The shares have not fallen dramatically since Lone Star opted to walk away in late June, with the company looking to keep investors onside by promising a strategy update alongside first half results on 2 August and a capital markets day in October to highlight the potential in its fluid conveyance and thermal management operations.
Today’s statement confirms trading was ahead of expectations for the six months to 30 June but still 13% lower year-on-year with the first quarter of 2020 largely unaffected by the pandemic.
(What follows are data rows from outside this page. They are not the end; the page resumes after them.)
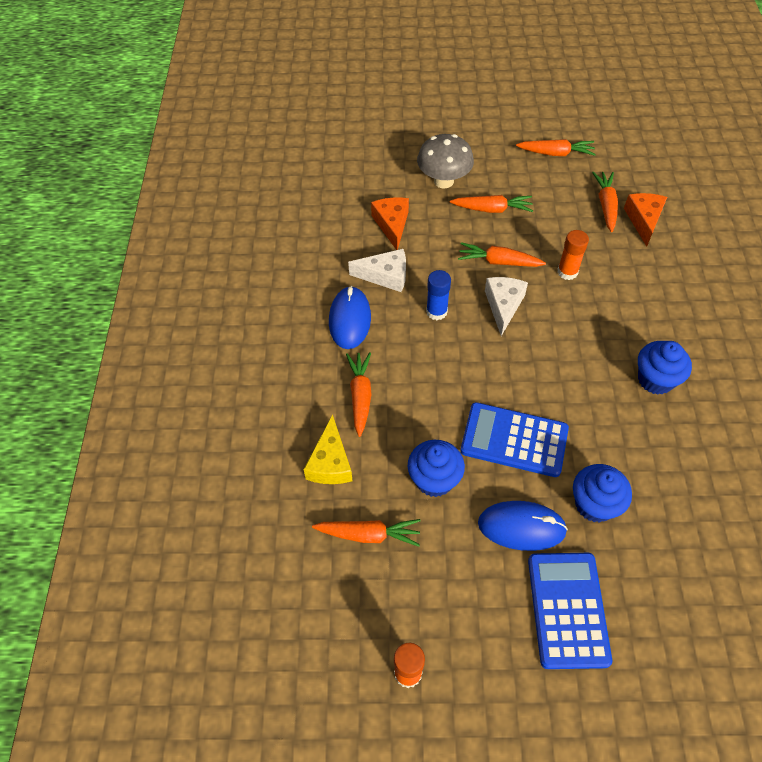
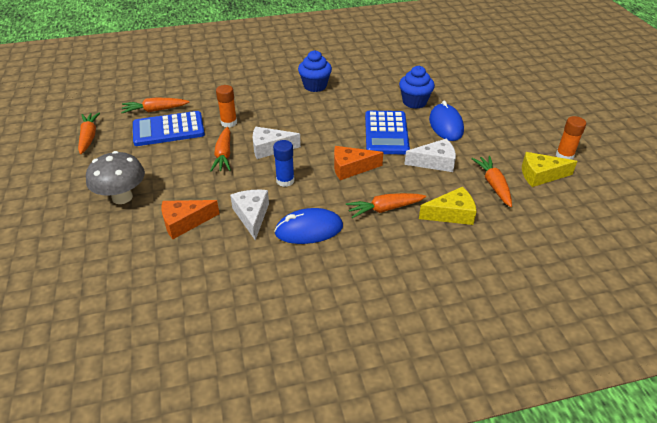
camera: 105 degrees left, 15 degrees down
blue cupcake [408,440,465,497] -> white cheese [404,138,456,172]
orange carrot [450,195,533,213] -> none
blue calculator [528,553,612,669] -> blue calculator moved to [133,111,205,146]
orange cheese [624,193,667,247] -> orange cheese moved to [334,146,383,180]
none -> yellow cheese [522,152,577,187]

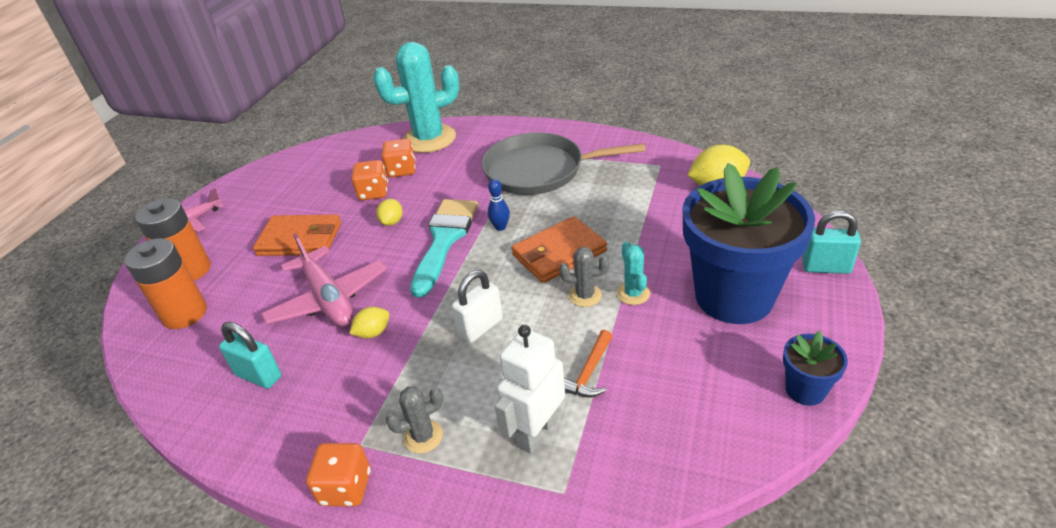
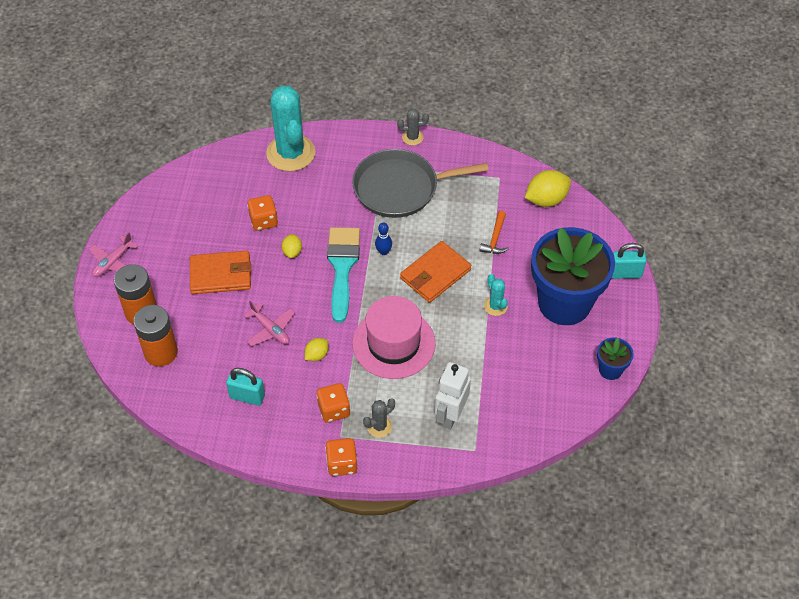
camera: 15 degrees left, 15 degrees up
pink plane [261,233,387,326] -> pink plane [244,301,295,346], size x0.61
turquoise cactus [373,42,460,153] -> turquoise cactus turned 75 degrees counterclockwise [266,85,315,171]
orange dice [382,139,416,178] -> orange dice moved to [316,383,350,423]
white padlock [452,270,503,343] -> pink hat [352,296,435,379]
grey cactus [559,247,609,307] -> grey cactus moved to [397,108,429,146]
orange hammer [564,330,613,398] -> orange hammer moved to [479,211,509,254]

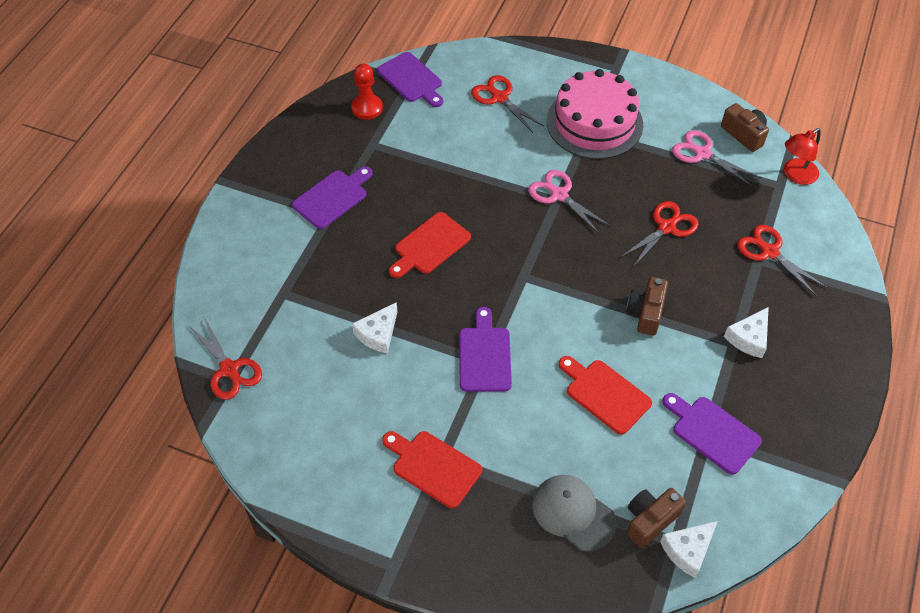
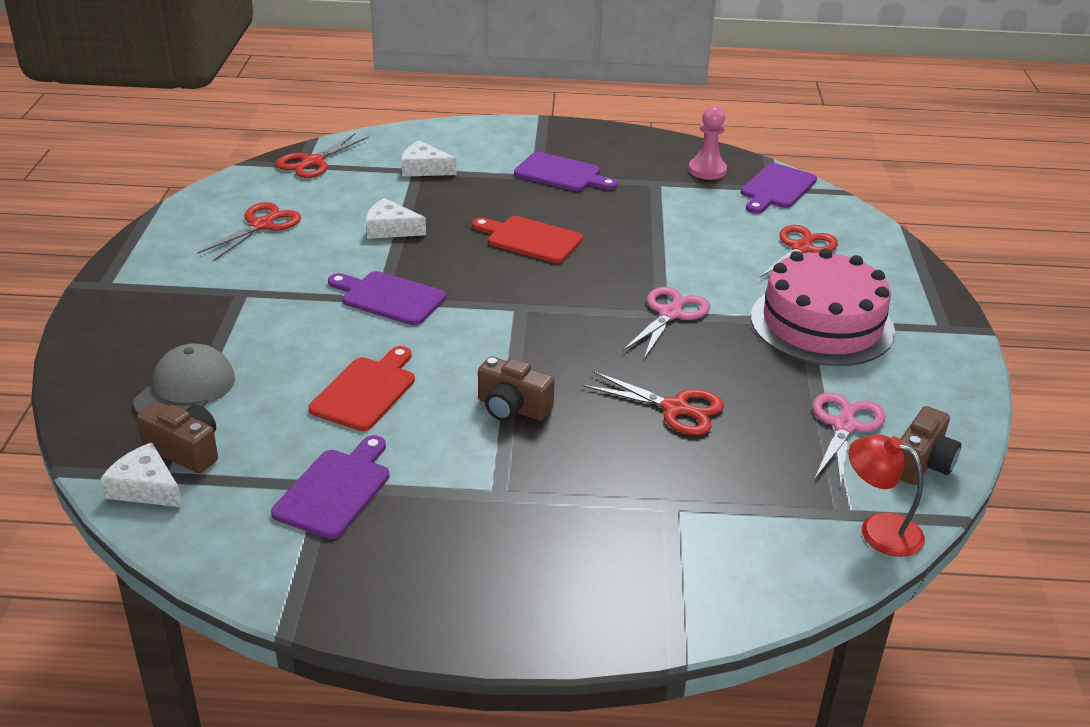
camera: 70 degrees right, 20 degrees down
red pawn [351,63,383,119] -> pink pawn [688,106,727,180]
red cutting board [382,431,482,509] -> none
purple cutting board [459,307,512,392] -> purple cutting board turned 135 degrees counterclockwise [328,271,446,325]
brown camera [626,277,668,336] -> brown camera turned 150 degrees counterclockwise [478,357,555,421]
white cheese [724,307,769,358] -> white cheese moved to [402,141,457,177]
red scissors [737,225,827,296] -> red scissors moved to [197,202,301,262]

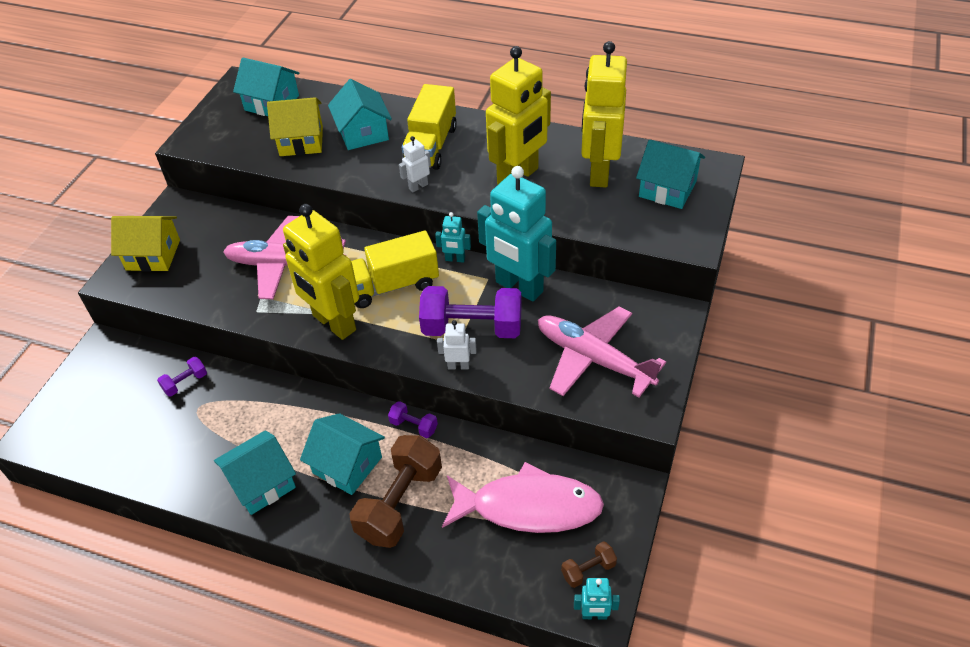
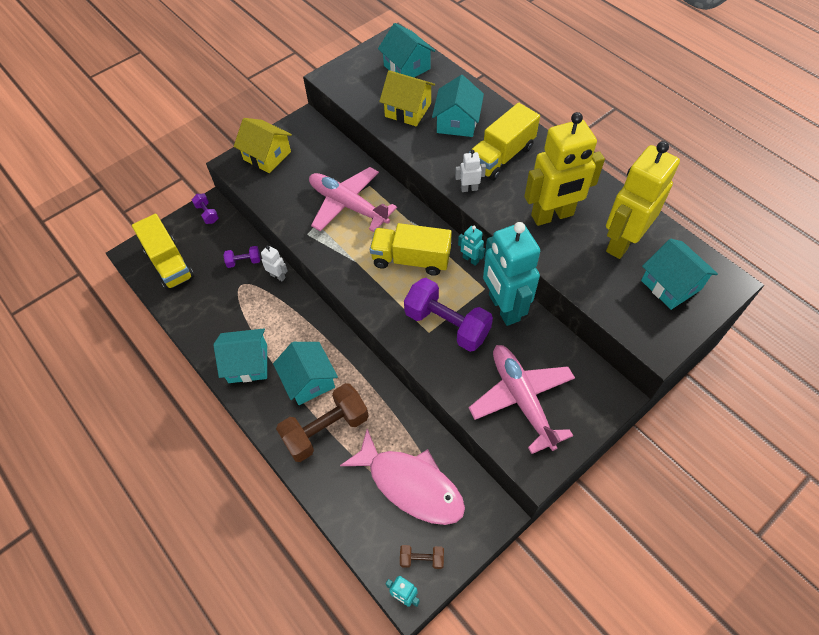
camera: 30 degrees right, 10 degrees up
yellow robot [283,204,359,340] -> none
purple dumbbell [388,401,438,438] -> purple dumbbell moved to [192,194,219,224]
white robot [437,320,477,369] -> white robot moved to [261,245,288,281]
none -> yellow truck [132,214,194,290]

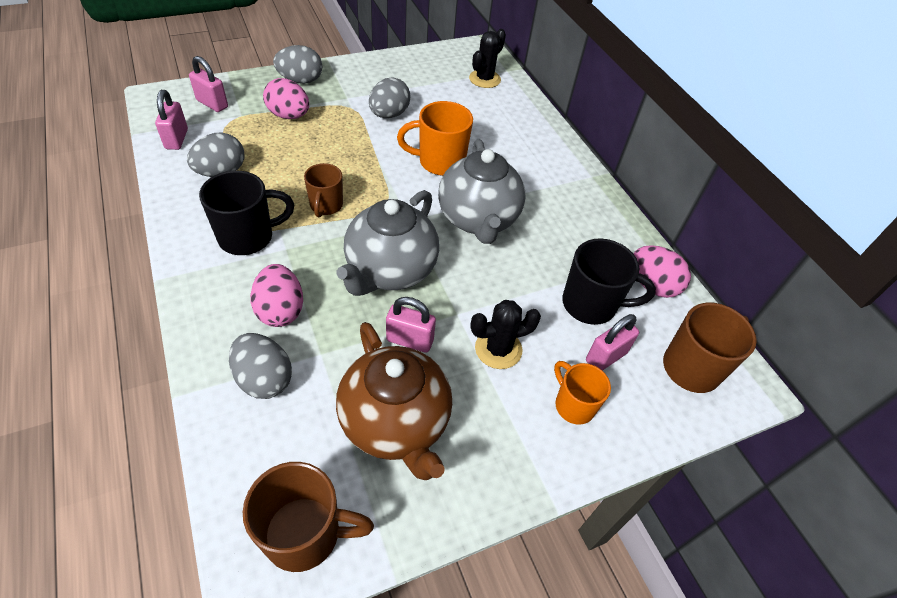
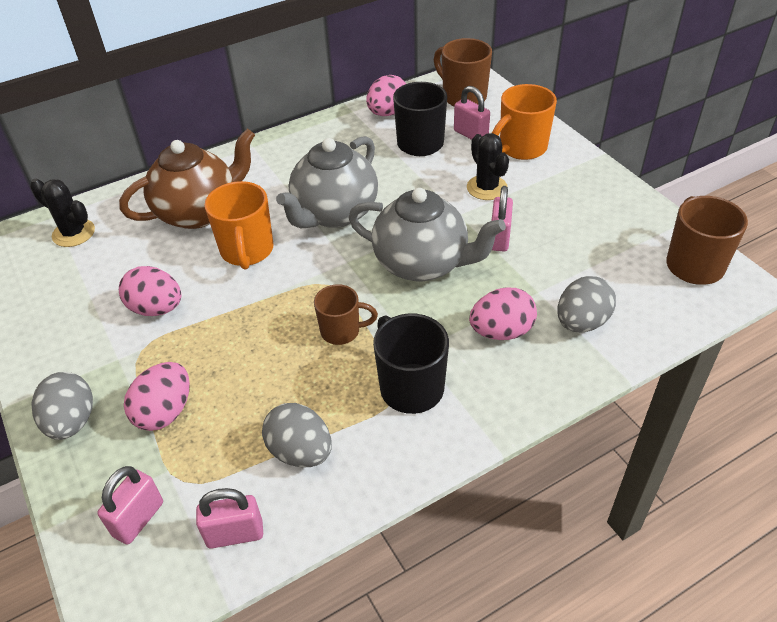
camera: 90 degrees left, 5 degrees down
brown teapot [336,322,452,480] -> brown teapot moved to [119,129,255,229]
grey egg [369,77,410,118] -> pink egg [119,266,181,316]
grey teapot [438,139,526,244] -> grey teapot turned 135 degrees clockwise [276,136,378,228]
orange mug [554,361,611,425] -> orange mug [492,84,557,160], size x1.53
The full year outcome is also expected to be slightly ahead of expectations.
BIG HIT TO CIVIL AEROSPACE
Travel restrictions have badly impacted the aviation sector, which in turn has hit the production lines of the big tier one manufacturers like Airbus and Boeing as well as firms like Senior which provide component parts for planes.
However, Senior points to ‘clear signs of recovery’ in its markets with net cash of £61 million coming into the business through the period and the net debt position sitting at £71 million or a fairly comfortable 1.3 times earnings based on consensus 2021 forecasts from Refinitiv.
It expects production volumes for Boeing and Airbus to start to recover towards the end of 2021 and into 2022 with defence markets expected to remain stable.
In 2019, the last set of results unaffected by Covid, 56% of revenue came from civil aerospace, 13% from military and defence aerospace, 11% from land vehicles like passenger cars and heavy trucks as well as 14% from power and energy markets (where it designs and manufactures industrial process control components).